▶ Document passage:
United States District Court, S.D. New York
Jul 10, 2023
18-cv-6184 (NSR) (S.D.N.Y. Jul. 10, 2023)

Opinion

18-cv-6184 (NSR)

07-10-2023

JOSEPH VIDAL, Plaintiff, v. DONALD E VENETTOZI, et al., Defendants.


OPINION & ORDER

HON. NELSON.S. ROMAN, UNITED STATES DISTRICT JUDGE

Plaintiff Joseph Vidal (“Plaintiff”), an incarcerated pro se litigant, commenced this action on July 6, 2018 against Defendants Don E. Venettozzi, Eric Gutwein, Wayne Carrol, and Bryan P. Anspach (collectively, “Defendants”), all current or former employees of the New York State Department of Corrections and Community Supervision ("DOCCS"), pursuant to 42 U.S.C. § 1983. (See ECF No. 49 (“Second Amended Complaint” or “SAC”)).

▶ Supplied entries:
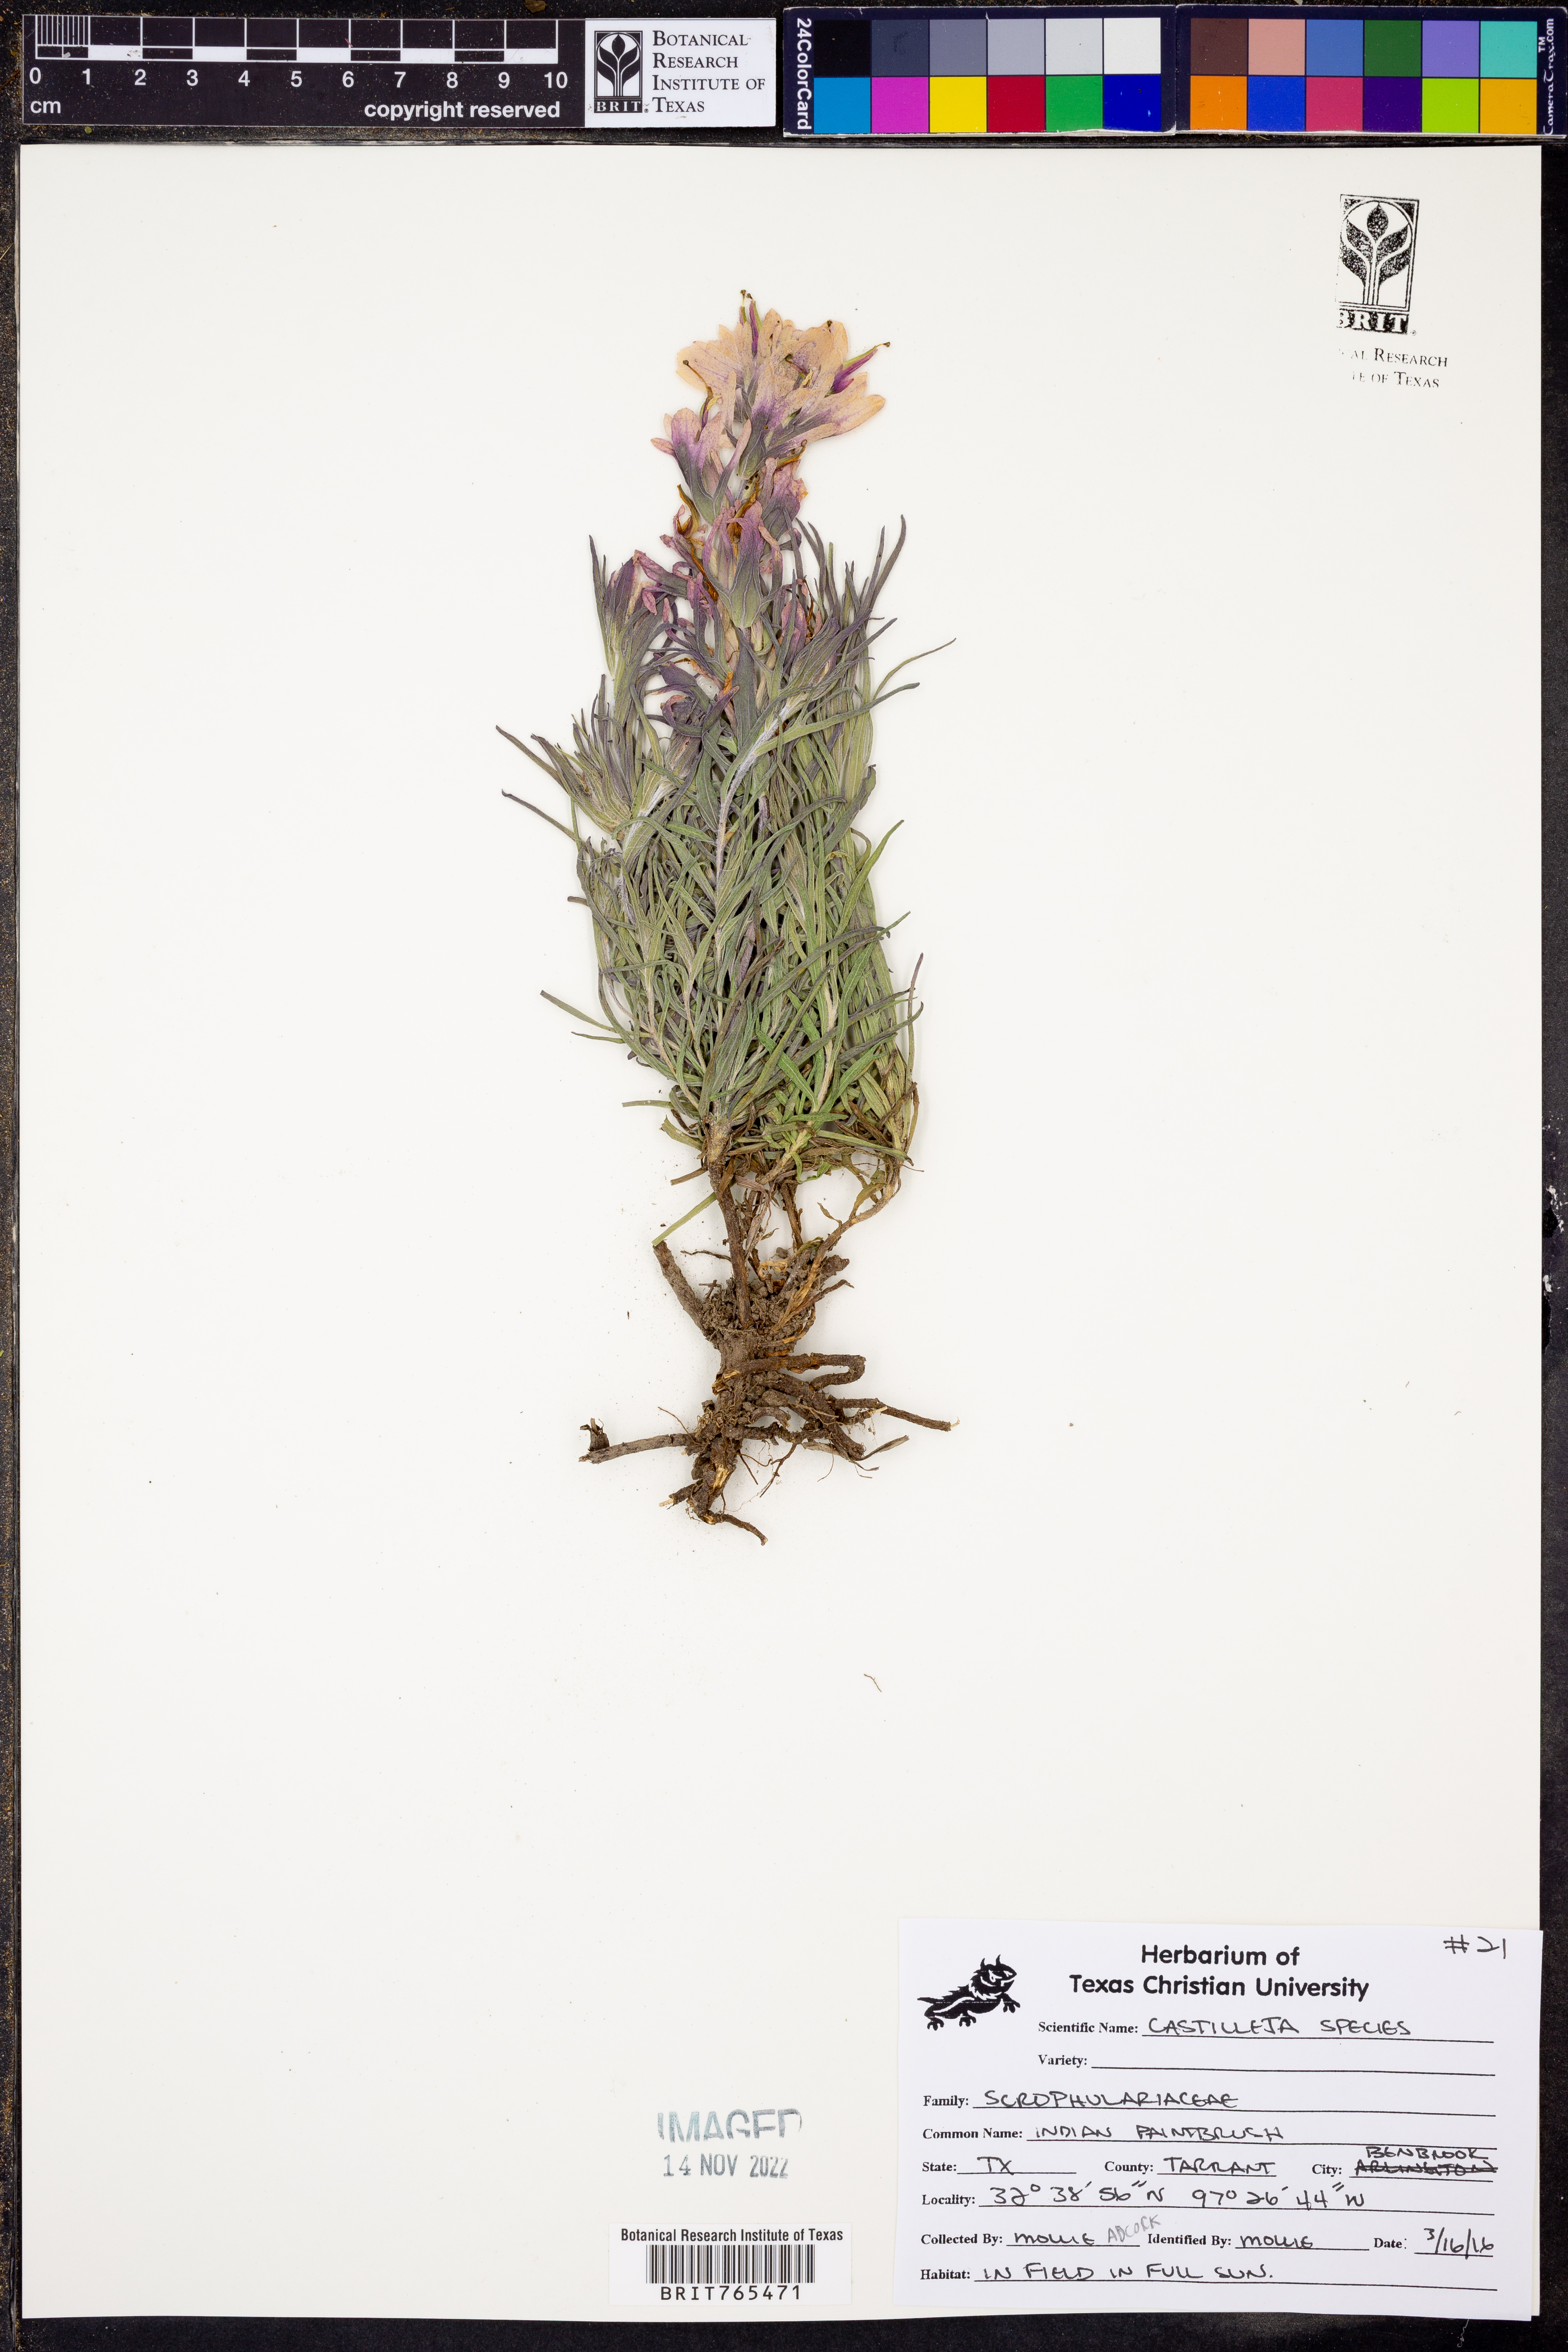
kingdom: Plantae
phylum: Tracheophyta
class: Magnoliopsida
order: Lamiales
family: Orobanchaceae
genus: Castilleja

▶ Task brief:
From the court opinion, extract the passage between "United States District Court, S.D." and "et al., Defendants.", inclusive. The entries have no connection to the court opinion.

▶ Output:
United States District Court, S.D. New York
Jul 10, 2023
18-cv-6184 (NSR) (S.D.N.Y. Jul. 10, 2023)

Opinion

18-cv-6184 (NSR)

07-10-2023

JOSEPH VIDAL, Plaintiff, v. DONALD E VENETTOZI, et al., Defendants.